_Exercise directions:_ Using the entries that follow, give only the number of lines with the word "warmups" in them.

_The input:_
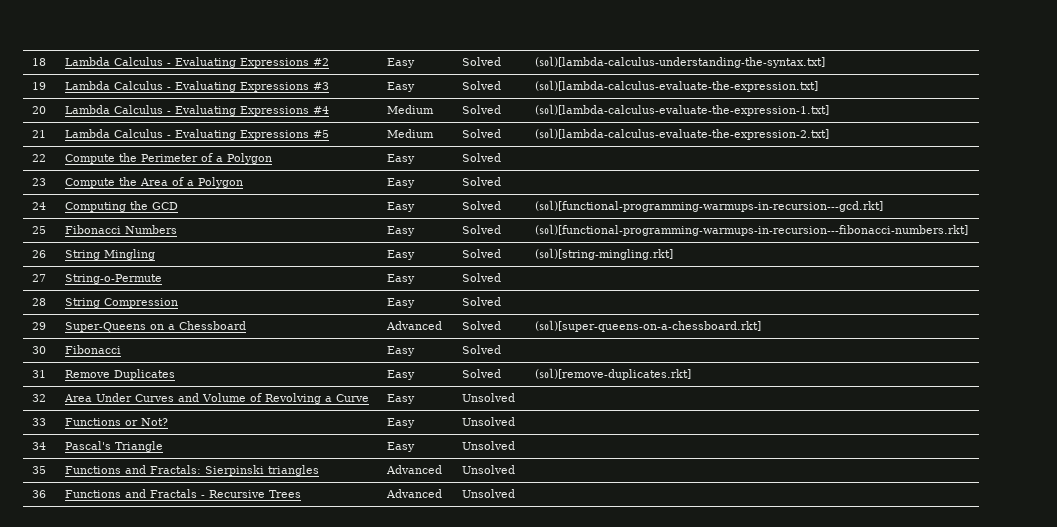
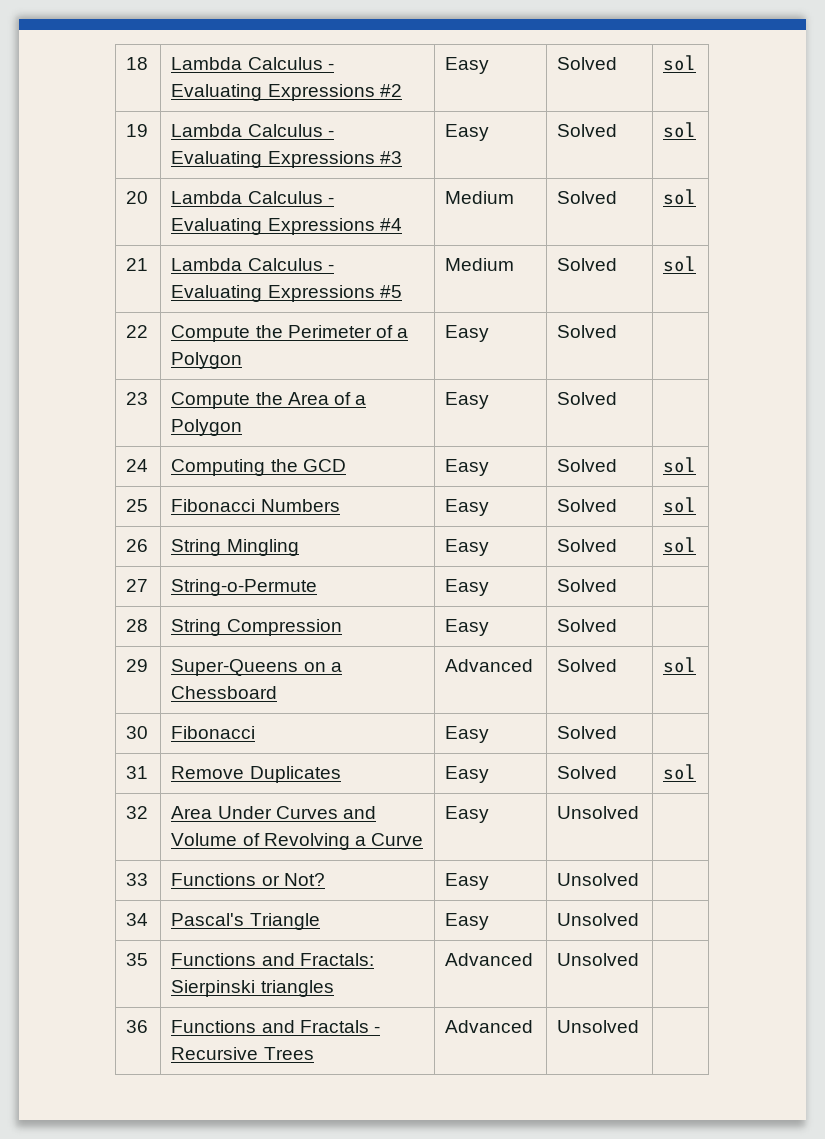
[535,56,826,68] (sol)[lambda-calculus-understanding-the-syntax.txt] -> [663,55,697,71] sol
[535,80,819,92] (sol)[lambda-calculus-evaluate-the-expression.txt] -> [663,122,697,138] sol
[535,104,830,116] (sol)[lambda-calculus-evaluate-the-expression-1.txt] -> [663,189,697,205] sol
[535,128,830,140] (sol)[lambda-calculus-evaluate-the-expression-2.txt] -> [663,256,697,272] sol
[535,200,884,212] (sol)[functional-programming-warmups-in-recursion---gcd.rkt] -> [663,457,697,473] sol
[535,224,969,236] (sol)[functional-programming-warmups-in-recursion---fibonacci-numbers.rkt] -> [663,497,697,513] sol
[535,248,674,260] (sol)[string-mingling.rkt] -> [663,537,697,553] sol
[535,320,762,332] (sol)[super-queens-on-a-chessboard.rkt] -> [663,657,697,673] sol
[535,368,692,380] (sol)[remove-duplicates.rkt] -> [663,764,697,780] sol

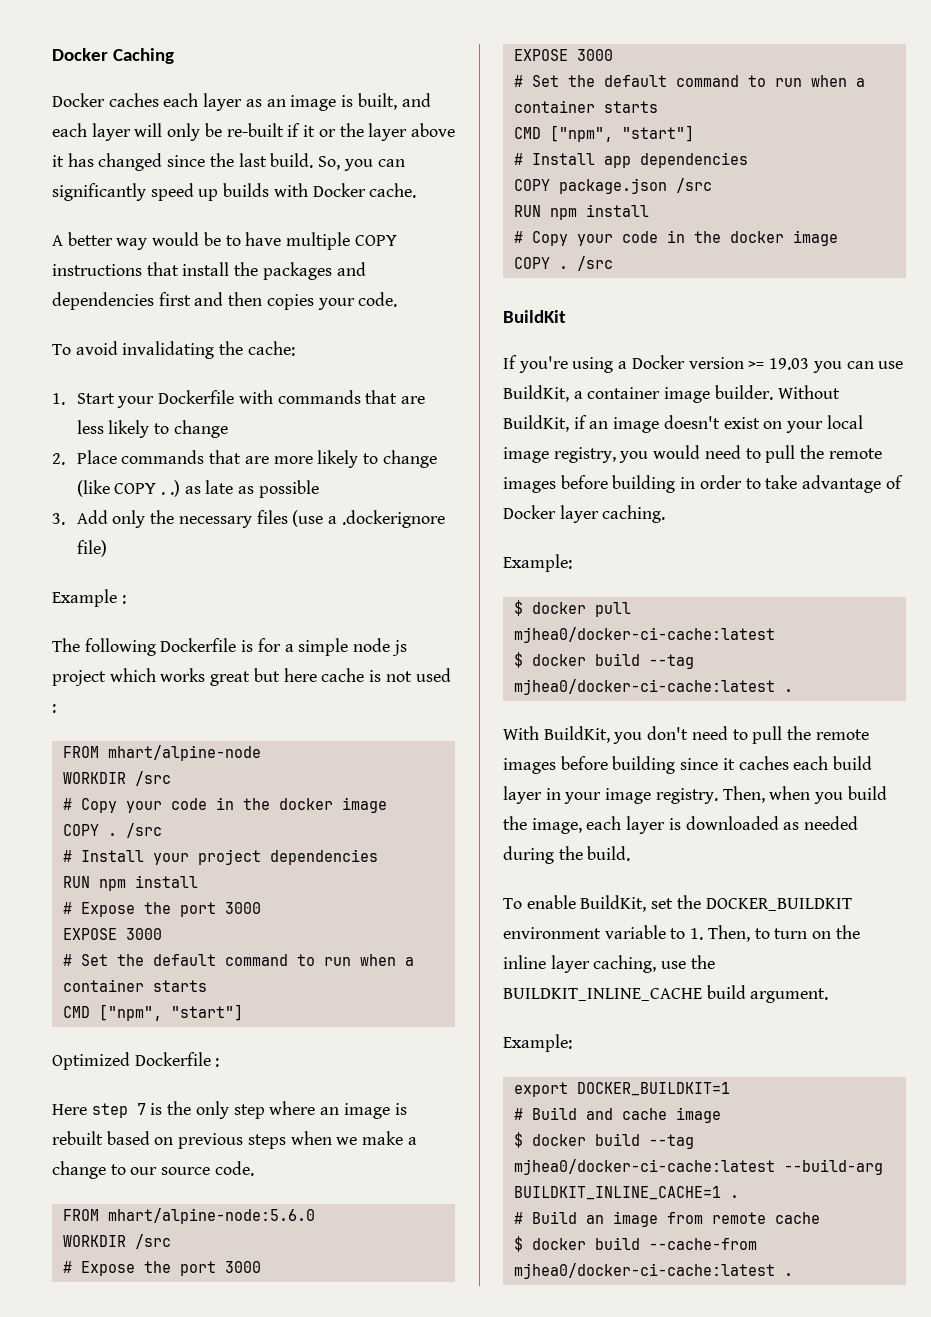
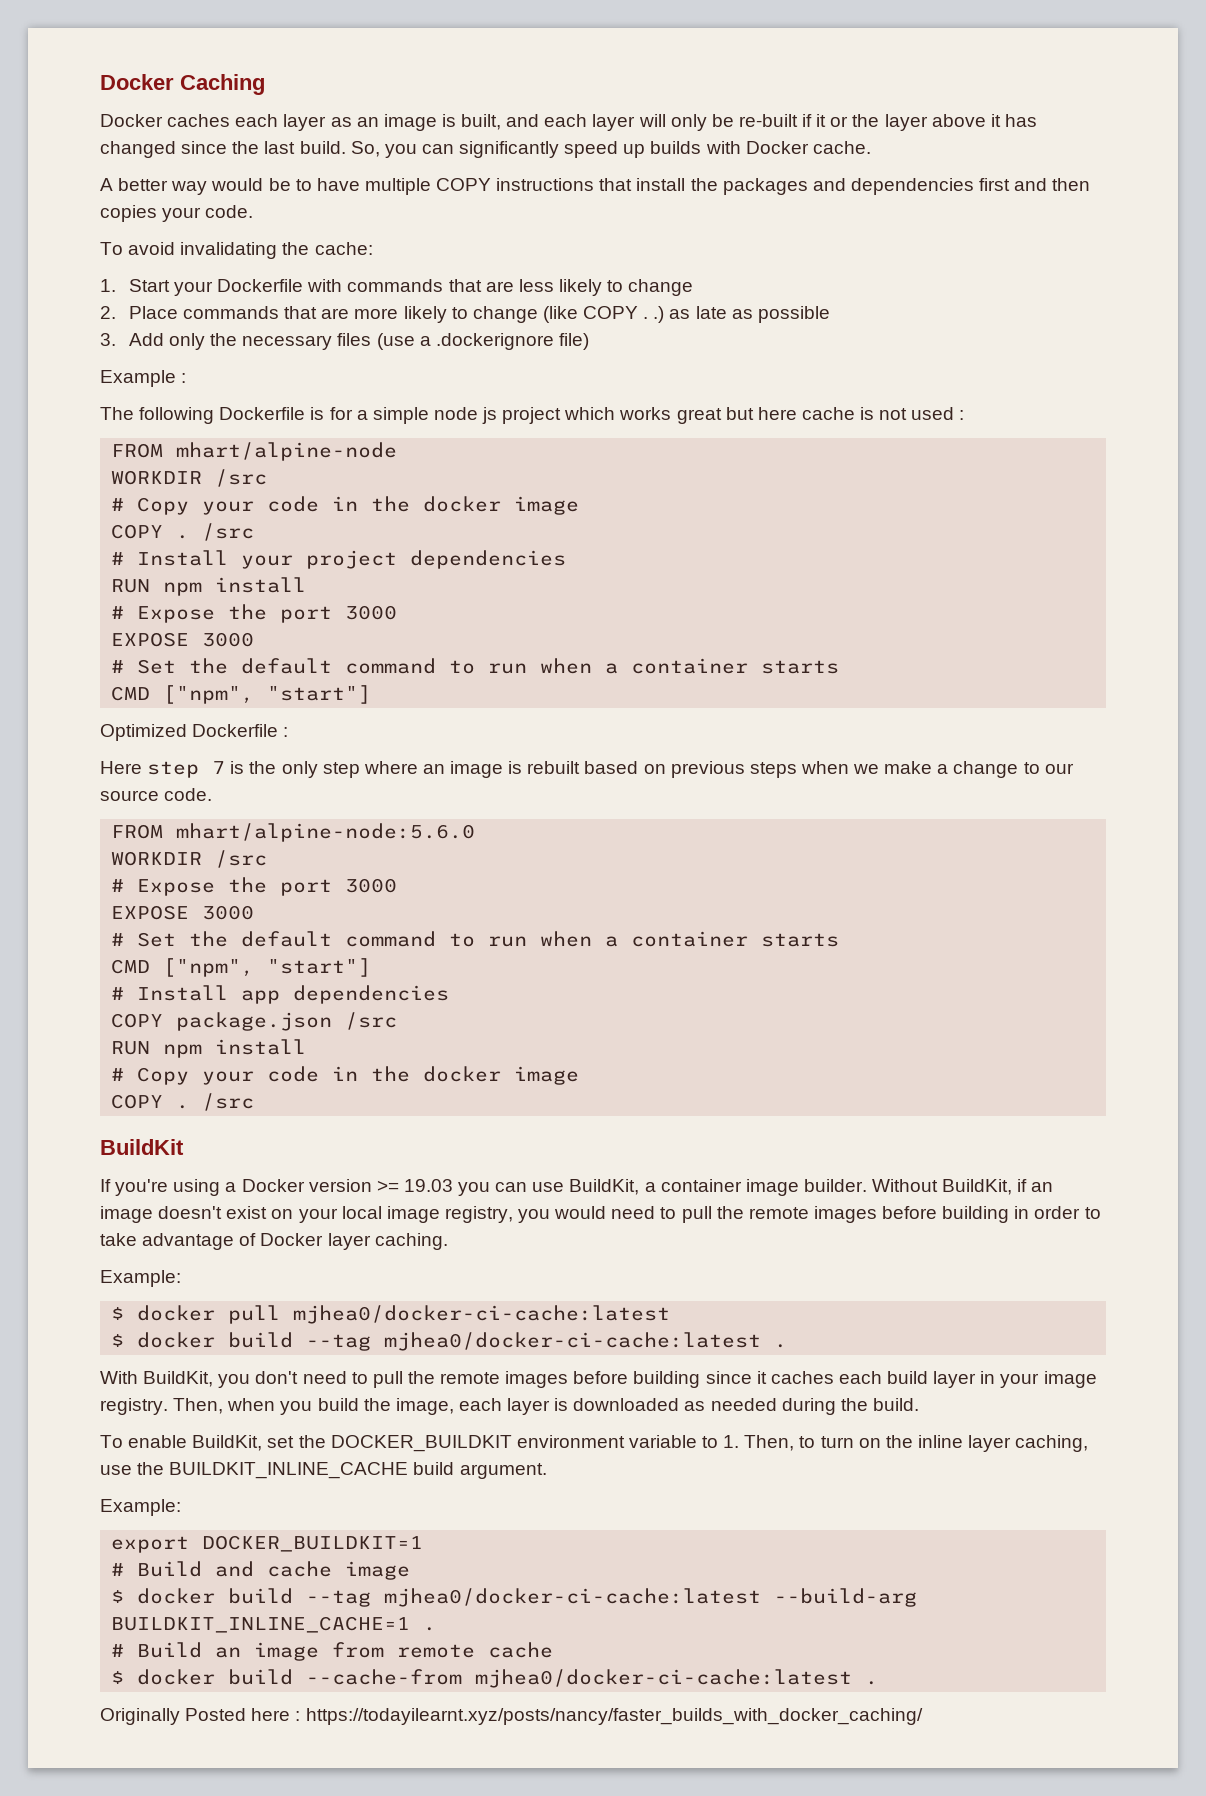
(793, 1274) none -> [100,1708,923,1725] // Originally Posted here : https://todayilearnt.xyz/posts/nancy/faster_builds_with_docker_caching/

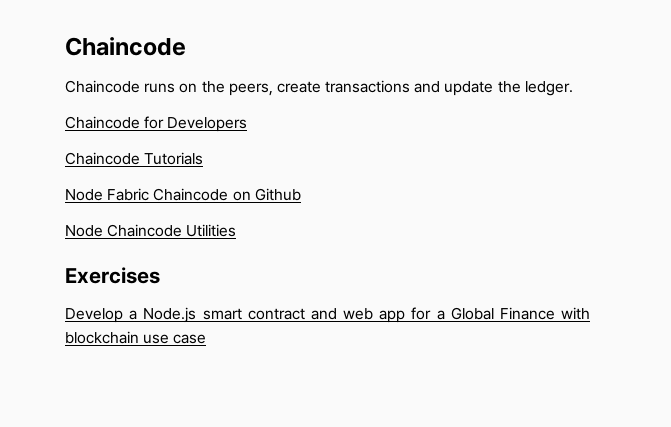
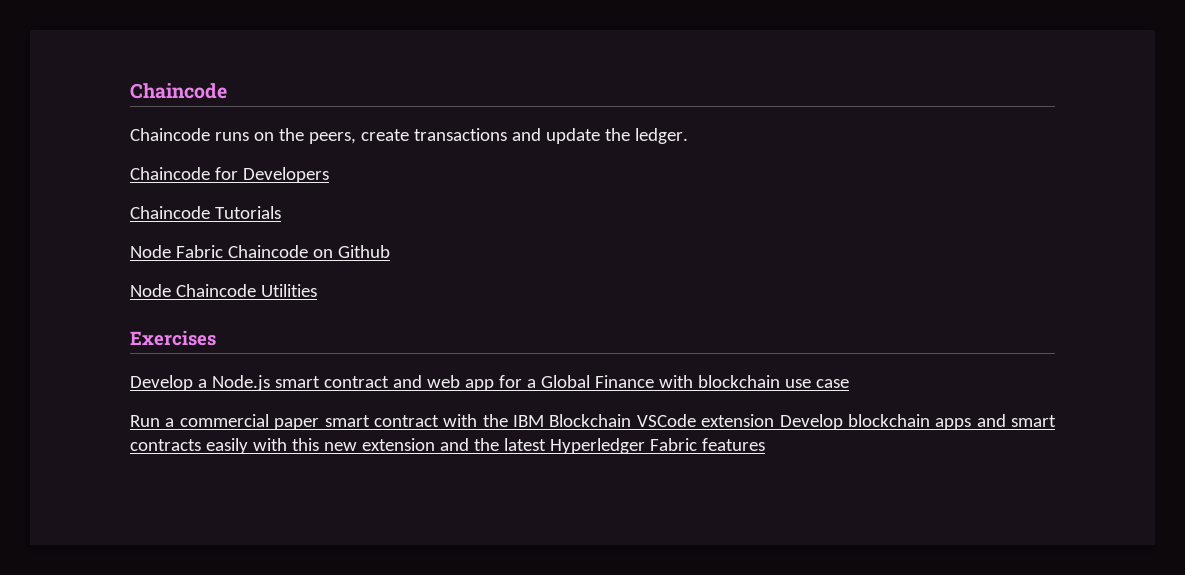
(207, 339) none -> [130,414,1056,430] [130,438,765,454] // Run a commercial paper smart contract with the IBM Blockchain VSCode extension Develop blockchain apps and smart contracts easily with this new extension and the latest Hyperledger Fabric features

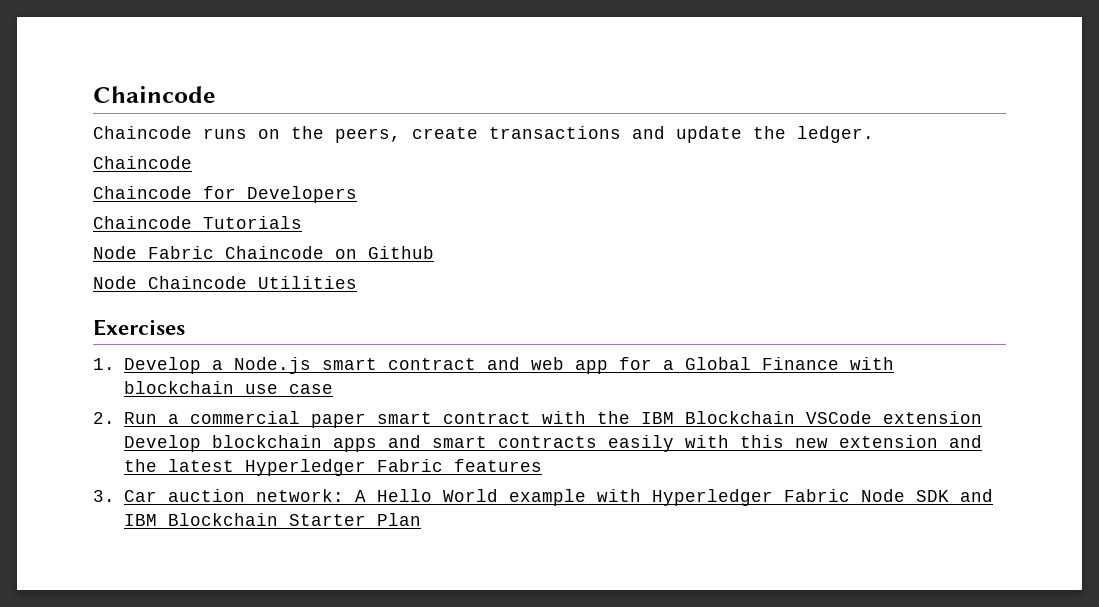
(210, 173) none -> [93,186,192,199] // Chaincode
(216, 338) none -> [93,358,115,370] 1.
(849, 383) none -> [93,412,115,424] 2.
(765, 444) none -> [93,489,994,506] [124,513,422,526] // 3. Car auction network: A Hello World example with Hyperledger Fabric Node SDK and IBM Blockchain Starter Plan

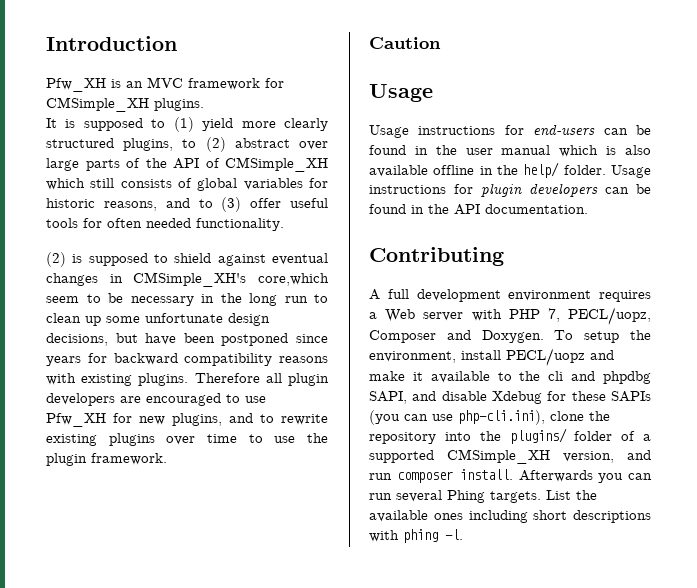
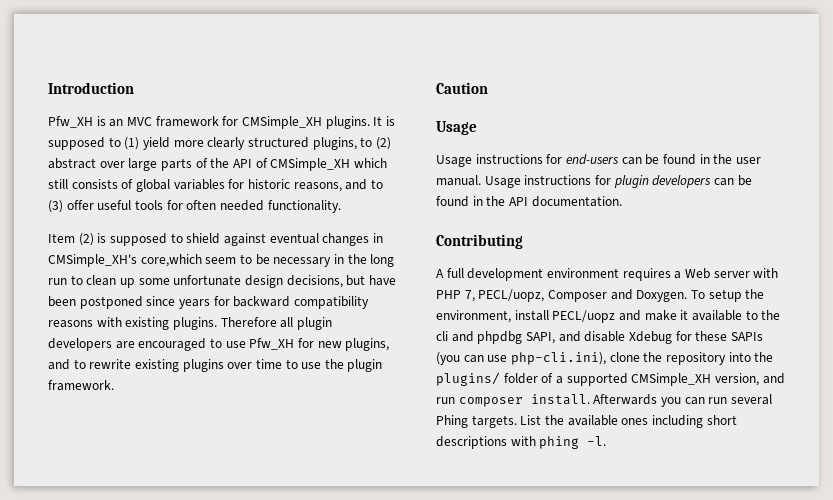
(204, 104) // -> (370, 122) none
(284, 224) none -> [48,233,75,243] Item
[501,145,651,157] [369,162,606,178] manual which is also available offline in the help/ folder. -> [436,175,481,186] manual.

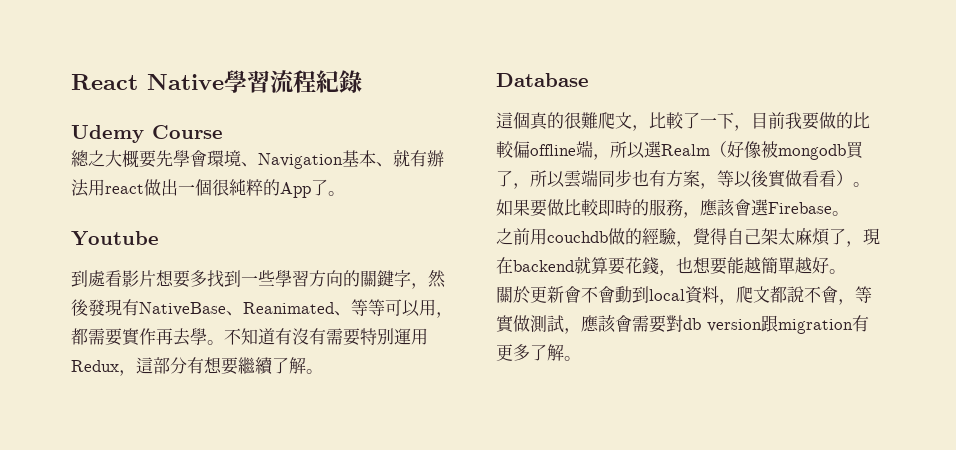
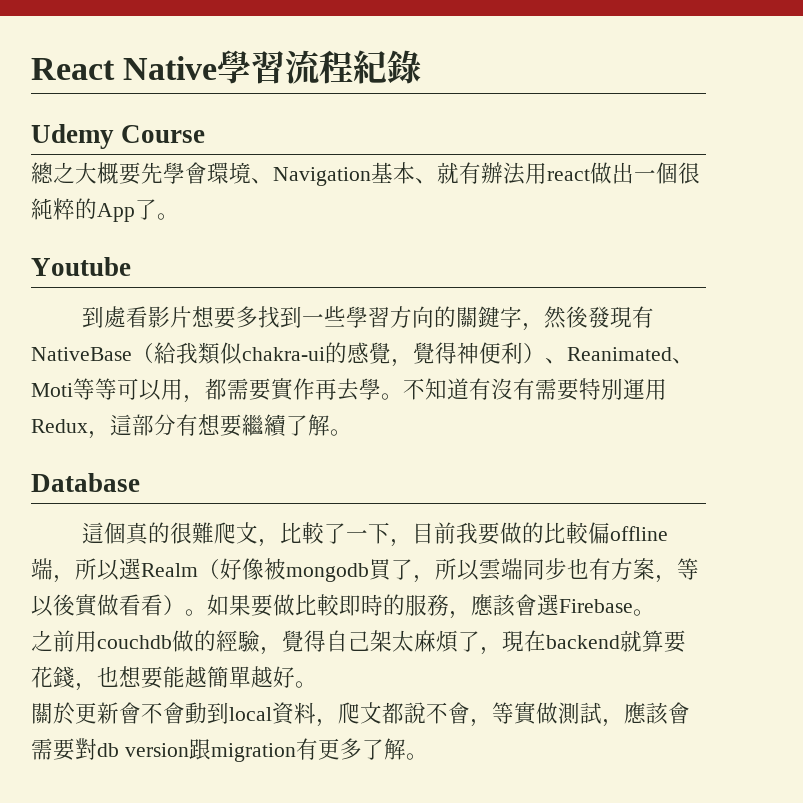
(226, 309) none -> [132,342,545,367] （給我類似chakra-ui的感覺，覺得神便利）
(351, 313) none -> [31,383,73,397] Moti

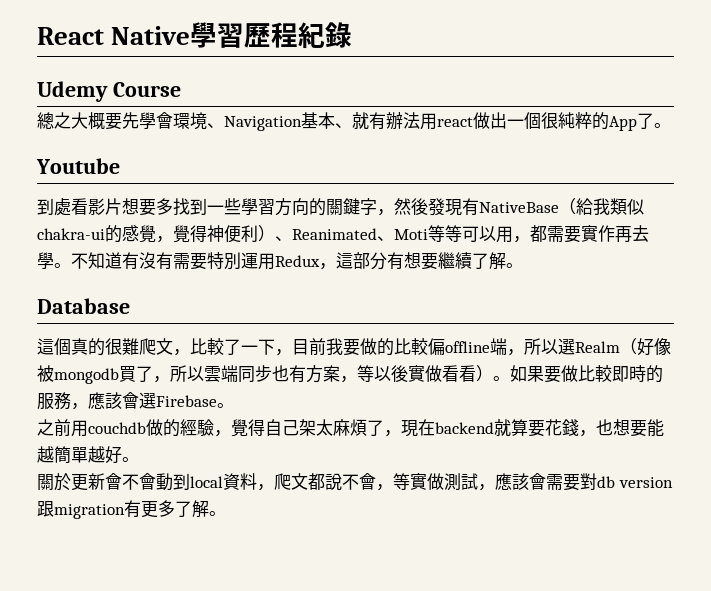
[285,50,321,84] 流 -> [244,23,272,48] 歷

_Written solution:_ 2